First, the Free Market conceptualization is inherently problematic. For clients who live in smaller centres, the number of practitioners can be quite limited. What happens when groups of practitioners get together and decide that there are specific services they will work together to blockade? Where does Bill 207 address these scenarios? It does not. Perhaps more concerning, as pointed out in the following editorial from the Edmonton Journal, Bill 207 applies to all regulated health professions in Alberta. A reality which means that we are talking about much more than just accessing a particular treatment from a doctor. A pharmacist could choose to refuse to fill your prescription, or in a more extreme situation an EMT could refuse to give you assistance after a traffic accident.
The second line of reasoning, that there are multiple paths to access health care such as 811 is equally flawed, simply by the fact that those services are staffed by people who happen to be part of the same regulated services. Therefore, one is just as likely to be turned away by "conscientious objectors".
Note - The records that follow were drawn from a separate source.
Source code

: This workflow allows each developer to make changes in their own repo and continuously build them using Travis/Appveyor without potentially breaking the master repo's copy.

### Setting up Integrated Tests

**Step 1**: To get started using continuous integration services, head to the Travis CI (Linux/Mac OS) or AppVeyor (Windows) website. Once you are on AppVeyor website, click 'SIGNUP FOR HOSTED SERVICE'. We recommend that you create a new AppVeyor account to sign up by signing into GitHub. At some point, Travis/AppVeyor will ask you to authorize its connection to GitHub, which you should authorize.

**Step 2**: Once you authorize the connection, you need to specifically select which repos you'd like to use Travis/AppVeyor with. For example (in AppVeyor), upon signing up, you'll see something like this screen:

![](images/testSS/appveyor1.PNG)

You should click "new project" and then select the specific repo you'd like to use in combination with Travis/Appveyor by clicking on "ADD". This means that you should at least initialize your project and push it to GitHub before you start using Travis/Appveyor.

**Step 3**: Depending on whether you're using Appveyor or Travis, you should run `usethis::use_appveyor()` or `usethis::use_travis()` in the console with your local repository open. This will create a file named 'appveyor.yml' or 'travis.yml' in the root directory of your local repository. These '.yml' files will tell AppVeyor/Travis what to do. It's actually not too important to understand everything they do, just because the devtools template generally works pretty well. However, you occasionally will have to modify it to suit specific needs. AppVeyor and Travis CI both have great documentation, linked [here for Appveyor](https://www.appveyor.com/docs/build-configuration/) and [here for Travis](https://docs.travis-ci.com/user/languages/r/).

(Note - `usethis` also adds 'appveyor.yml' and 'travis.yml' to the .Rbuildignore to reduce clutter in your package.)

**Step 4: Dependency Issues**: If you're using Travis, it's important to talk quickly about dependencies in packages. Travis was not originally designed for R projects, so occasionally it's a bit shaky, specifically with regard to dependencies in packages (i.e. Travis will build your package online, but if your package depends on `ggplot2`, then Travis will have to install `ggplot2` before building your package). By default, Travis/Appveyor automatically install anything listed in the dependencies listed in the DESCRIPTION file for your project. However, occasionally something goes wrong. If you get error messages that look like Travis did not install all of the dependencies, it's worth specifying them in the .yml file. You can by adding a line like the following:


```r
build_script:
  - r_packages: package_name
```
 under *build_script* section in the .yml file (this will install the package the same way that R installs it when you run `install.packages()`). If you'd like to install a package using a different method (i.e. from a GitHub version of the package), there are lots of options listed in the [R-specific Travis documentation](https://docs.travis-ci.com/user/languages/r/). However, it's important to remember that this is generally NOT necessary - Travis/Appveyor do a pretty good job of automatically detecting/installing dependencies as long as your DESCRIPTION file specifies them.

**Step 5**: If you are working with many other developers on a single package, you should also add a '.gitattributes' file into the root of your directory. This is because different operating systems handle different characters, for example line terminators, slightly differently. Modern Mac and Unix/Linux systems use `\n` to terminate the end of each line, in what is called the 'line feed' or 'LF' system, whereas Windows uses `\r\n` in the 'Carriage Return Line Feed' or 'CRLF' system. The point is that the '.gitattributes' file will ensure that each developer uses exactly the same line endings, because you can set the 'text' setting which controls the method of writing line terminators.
Further, Williams' arguments here quietly ignore the fact that in his efforts to insulate practitioners from potential consequences (read: examination) of "conscience decisions", that the bill strips clients entirely of recourse through either the regulatory colleges themselves or through civil litigation. While I can appreciate the desire to allow practitioners to work within the boundaries of the moral frameworks that they have, doing so at the expense of stripping clients of any form of recourse seems an extreme step unwarranted by current jurisprudence and existing law.
As an example to consider, this law could enable the following situation: Consider a traffic accident where a transgender person has been injured. The attending EMS personnel decide that each has a "conscientious objection" to supporting transgender people and decline to provide treatment on those grounds. Similarly, if that same person is transported to a Catholic-run hospital, the hospital itself could also decline to furnish treatment (remember, the current Pope has referred to transgender people as being "worse than nuclear bombs"). Under the terms of this legislation, not only would there be no consequences for the practitioners (they merely need to declare it as a "conscience objection"), the patient will find that their ability to demand that this be examined as malpractice is cut off at the kneecaps by sections 5-7.
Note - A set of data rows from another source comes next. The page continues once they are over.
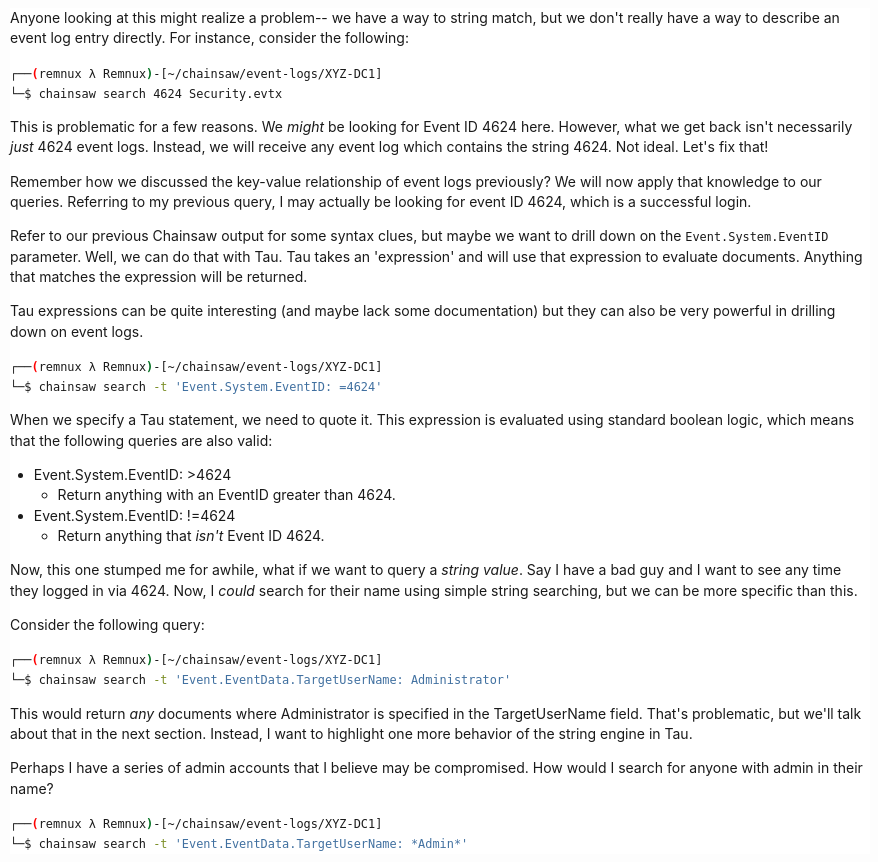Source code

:Anyone looking at this might realize a problem-- we have a way to string match, but we don't
really have a way to describe an event log entry directly. For instance, consider the following:

```bash
┌──(remnux λ Remnux)-[~/chainsaw/event-logs/XYZ-DC1]
└─$ chainsaw search 4624 Security.evtx
```

This is problematic for a few reasons. We *might* be looking for Event ID 4624 here. However, what
we get back isn't necessarily *just* 4624 event logs. Instead, we will receive any event log which
contains the string 4624. Not ideal. Let's fix that!

Remember how we discussed the key-value relationship of event logs previously? We will now apply that
knowledge to our queries. Referring to my previous query, I may actually be looking for event ID
4624, which is a successful login.

Refer to our previous Chainsaw output for some syntax clues, but maybe we want to drill down on the
`Event.System.EventID` parameter. Well, we can do that with Tau. Tau takes an 'expression' and will
use that expression to evaluate documents. Anything that matches the expression will be returned.

Tau expressions can be quite interesting (and maybe lack some documentation) but they can also be
very powerful in drilling down on event logs.

```bash
┌──(remnux λ Remnux)-[~/chainsaw/event-logs/XYZ-DC1]
└─$ chainsaw search -t 'Event.System.EventID: =4624'
```

When we specify a Tau statement, we need to quote it. This expression is evaluated using standard
boolean logic, which means that the following queries are also valid:

- Event.System.EventID: >4624
  - Return anything with an EventID greater than 4624.
- Event.System.EventID: !=4624
  - Return anything that *isn't* Event ID 4624.

Now, this one stumped me for awhile, what if we want to query a *string value*. Say I have a bad guy
and I want to see any time they logged in via 4624. Now, I *could* search for their name using
simple string searching, but we can be more specific than this.

Consider the following query:

```bash
┌──(remnux λ Remnux)-[~/chainsaw/event-logs/XYZ-DC1]
└─$ chainsaw search -t 'Event.EventData.TargetUserName: Administrator'
```

This would return *any* documents where Administrator is specified in the TargetUserName field.
That's problematic, but we'll talk about that in the next section. Instead, I want to highlight
one more behavior of the string engine in Tau.

Perhaps I have a series of admin accounts that I believe may be compromised. How would I search for
anyone with admin in their name?

```bash
┌──(remnux λ Remnux)-[~/chainsaw/event-logs/XYZ-DC1]
└─$ chainsaw search -t 'Event.EventData.TargetUserName: *Admin*'
```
In case you think half-assed or downright negligent treatment won't happen in the environment created by Bill 207, I invite you to consider what happened to Tyra Hunter, and consider how this bill insulates practitioners from their misdeeds (and therefore undermines the very key principle of protecting the public from malicious practitioners through vehicles such as regulatory colleges).
While Mr. Williams chooses to play naive with this law, it cannot be any coincidence that the people who stand to be most negatively affected are those whose access to treatment is already precarious. So-called "conscience" objections have been raised not only to abortion, but to the provision of contraceptive treatments for those with female reproductive systems. LGBTQ people have long been marginalized in their access to treatment, all on "moral" grounds to the extent that one of the most common requests seen on local discussion boards is "which doctor/therapist/pharmacy/etc. is LGBTQ-friendly" coming from people moving into a region.
The calls for this type of legislation come not from the broad body of health practitioners, but from a small vocal minority who seem to be of the opinion that they must be completely consistent with their religious beliefs in all aspects of their lives. Even being charitable to Mr. Williams' intentions in tabling this bill, it is profoundly flawed from the perspective of The Charter and the principle that it embodies that rights exist in tension with one another.